Quetta is the capital of Balochistan which is a major destination for private investment, particularly in the energy sector and has been a thorn in the eyes of anti-Pakistani forces for long. The government needs to ensure proper implementation of the National Action Plan to consolidate the gains made through the military operations, the analysts say.
Senior economist Dr Shahid Hasan Siddiqui believes that Pakistan’s economic recovery under the present government is not strong enough to motivate foreigners to invest their capital in the country.
He said the government has announced good bye to the International Monetary Fund with fanfare, but this government or the next one would have to revert to the IMF within a couple of months.
“Our exports are falling, the privatisation process has been stalled, investment and remittances are also declining… than how would we return the money we have borrowed to build our foreign reserves?” Siddiqui questioned.
“We have two years of grace period and after that we have to pay back the loans. So inevitably we will go back to IMF in 2019,” he added.
He said the world is also scrutinising the economic performance of the government, which is why the private investors were not taking the risk to invest in Pakistan.
“All we have left for investment is China,” he maintained.
Analysts say Pakistan needs to focus on the implementation of the much-needed structural reforms to put the country’s economy on sound footing.
Policy Research Institute of Market Economy (PRIME) in a recent report maintained that Pakistan has been missing its net foreign investment targets since 2013.
“Pakistan has lost these targets because it has failed to improve its business environment,” it added.
According to the report, Pakistan has come down two notches in its doing business rank to 138 in 2016.
“It is this negative performance in terms of providing a business friendly environment which is behind the slow takeoff of foreign direct investment into Pakistan.”
It maintained that if Pakistan has to reverse these trends and monetise on its liberal investment policy, it has to become a business friendly economy.

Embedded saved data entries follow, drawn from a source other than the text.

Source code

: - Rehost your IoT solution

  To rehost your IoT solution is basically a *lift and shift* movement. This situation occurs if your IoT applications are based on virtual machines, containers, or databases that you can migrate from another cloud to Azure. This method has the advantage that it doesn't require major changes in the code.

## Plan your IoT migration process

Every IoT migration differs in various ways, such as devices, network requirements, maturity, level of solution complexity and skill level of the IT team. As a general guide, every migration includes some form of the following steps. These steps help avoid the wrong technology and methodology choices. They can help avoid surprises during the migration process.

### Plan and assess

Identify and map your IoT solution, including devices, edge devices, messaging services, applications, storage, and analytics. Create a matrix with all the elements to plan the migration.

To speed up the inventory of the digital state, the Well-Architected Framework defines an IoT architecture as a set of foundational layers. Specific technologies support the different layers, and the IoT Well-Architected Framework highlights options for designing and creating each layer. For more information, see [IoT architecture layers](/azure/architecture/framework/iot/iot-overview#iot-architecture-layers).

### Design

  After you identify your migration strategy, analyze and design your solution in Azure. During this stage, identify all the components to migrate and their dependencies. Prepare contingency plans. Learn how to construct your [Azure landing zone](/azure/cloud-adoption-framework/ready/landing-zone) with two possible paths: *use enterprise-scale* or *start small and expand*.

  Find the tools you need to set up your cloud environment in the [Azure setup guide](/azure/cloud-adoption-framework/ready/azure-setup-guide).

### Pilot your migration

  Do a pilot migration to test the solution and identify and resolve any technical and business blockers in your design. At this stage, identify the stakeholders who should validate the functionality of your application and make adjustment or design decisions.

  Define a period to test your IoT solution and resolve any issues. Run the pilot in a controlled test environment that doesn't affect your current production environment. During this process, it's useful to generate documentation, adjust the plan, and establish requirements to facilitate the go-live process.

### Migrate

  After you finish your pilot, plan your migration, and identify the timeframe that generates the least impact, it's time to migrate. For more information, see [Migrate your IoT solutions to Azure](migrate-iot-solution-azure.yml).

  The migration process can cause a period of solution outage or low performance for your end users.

Improvement of law and order situation is vital for attracting foreign investment but it is not the only factor that influences the decision of the investors to put in their money into some project.
Investors shy away from putting their capital into anything that is riskier for them
Issues like ever-increasing taxes, a hefty regulatory burden, and a weak intellectual property rights regime also discourages foreign investment in a country.
“Unless we improve on these areas, we will fail to reap the benefits of a stable macroeconomic outlook and a liberal investment policy,” the PRIME report said.